More electric talk, but real exciting this time
- September 21, 2019
- Auto Extended Warranty, Extended Auto Warranty, Extended Car Warranty
- Posted by Michael Robinson
- Comments Off on More electric talk, but real exciting this time
Now that we’ve officially entered the electric vehicle (EV) era, the current objective isn’t necessarily how to fabricate more and more EVs. But rather, improving the value proposition to buy an EV, and that starts with its power. EVs need electricity, obviously. That current comes through power stations. But something we’ve touched on earlier is what if said electricity charge could be harnessed while the car is driving. And better yet, what if it were free.
Sunlight, people, that very ball that emits its light and warmth upon us daily (unless you live in Seattle). But even if you live in Seattle there is enough of it. Toyota in conjunction with the New Energy and Industrial Technology Development Organization of Japan (NEDO for short), have teamed up to outfit a Toyota Prius with solar panels which would allow the car to never have to recharge … ever again. The biggest barrier to full EV adoption is the infrastructure of charging stations that need to be rolled out. This is expensive while petrol stations have dominated the market for decades. Unseating them or even competing will be challenging to say the least.

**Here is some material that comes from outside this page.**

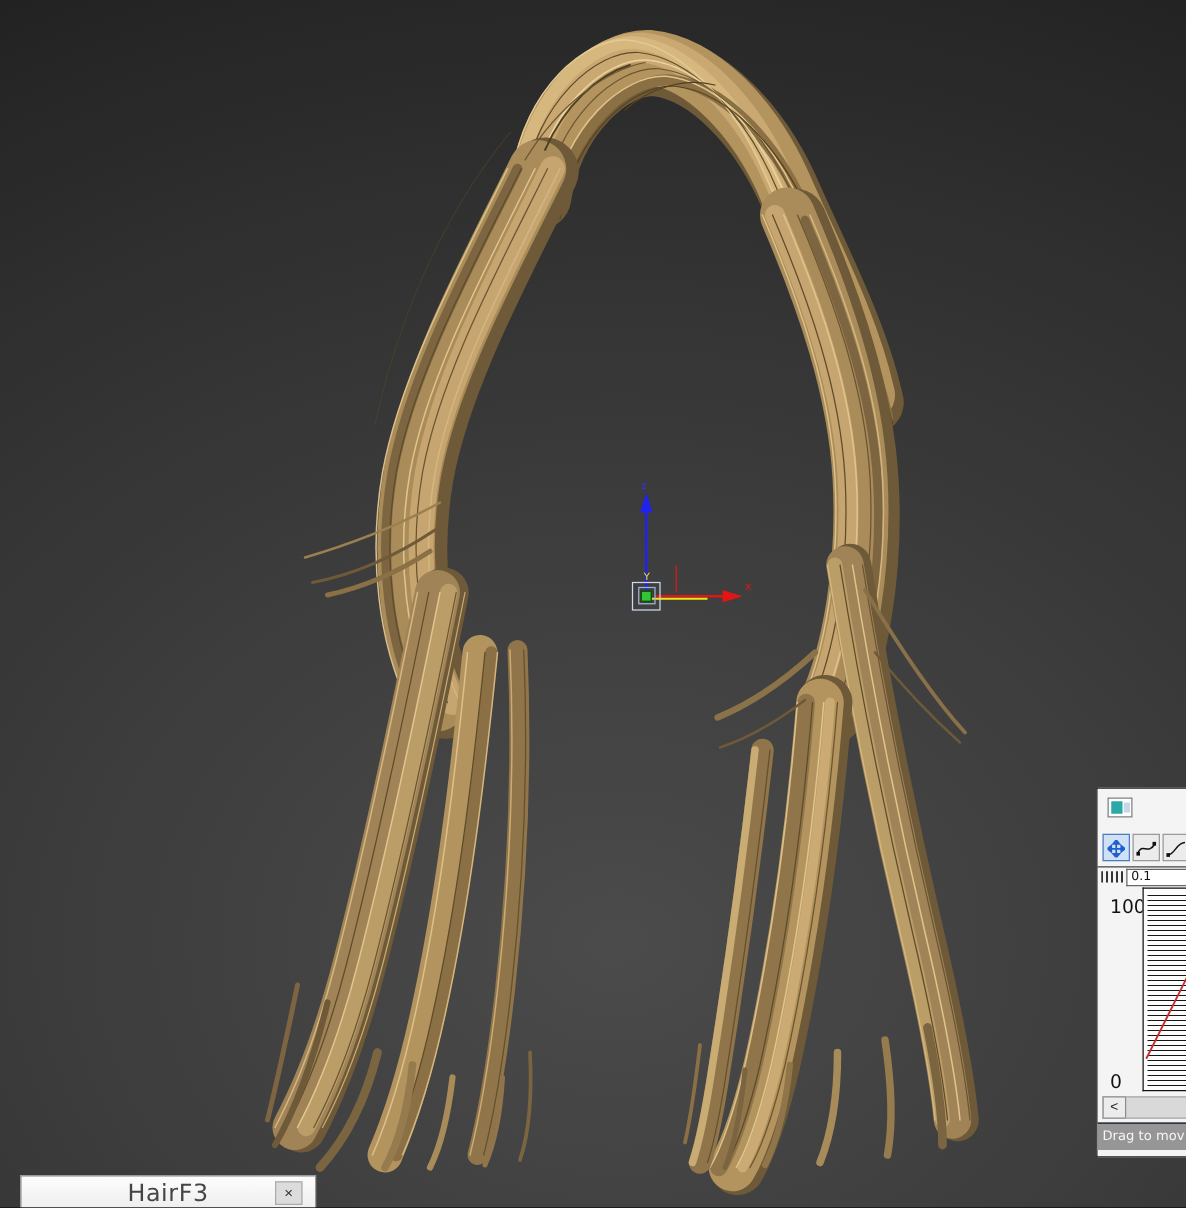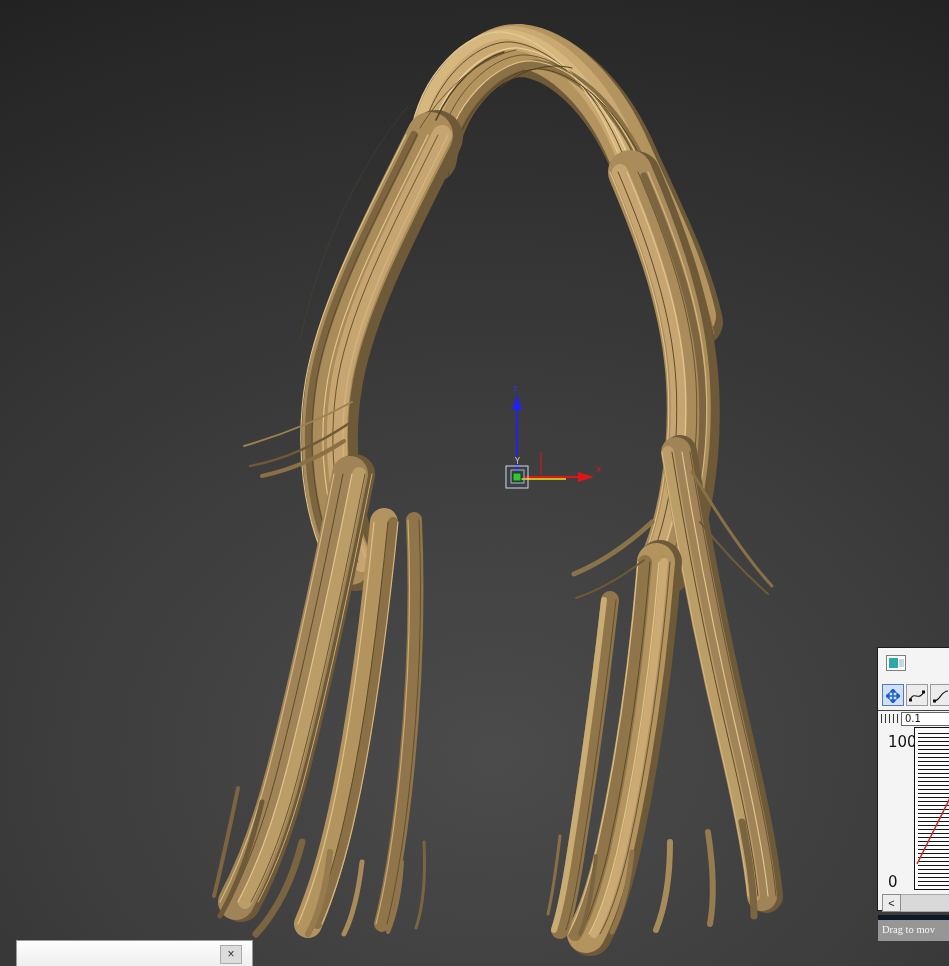"0.1" .panel { height: 264px -> 296px; top: 647px -> 630px }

NEDO openly admits this is not a technology that the world will see widely used over the next decade. In fact, Toyota and Hyundai already came out with a commercial car with solar panels on the roof, but they couldn’t power much. In short, the project quickly failed. Toyota has been testing their Prius for over 8 months now, and while development has been slow, a company named Sharp joined forces and managed to convert sunlight at an efficiency level of roughly 34%. This is compared to 20% for current market offers.
If one compares the Prius PHV and the Solar Prius Prototype, on nearly every metric the Prototype wins out. It yields more solar conversion efficiency as mentioned above, sports a driving range of 44.5 kilometers compared to 1.6, and the driving range while charging is understandably superior – 56.3 kilometers compared to 0. This has also peaked China’s interest which is testing the cars on what is known as “intelligent highways,” a highway that buries mapping sensors, electric rechargers and solar panels under transparent concrete. Hanargy Holding Group now has four cars powered exclusively by solar panels but they are not ready for street use as of yet.
This is honestly exciting news because it is the first breakthrough that addresses the elephant in the room – how to power an industry with charging stations where gas stations have already beaten them to the market. If this can get moving we feel this is where an EV future is headed.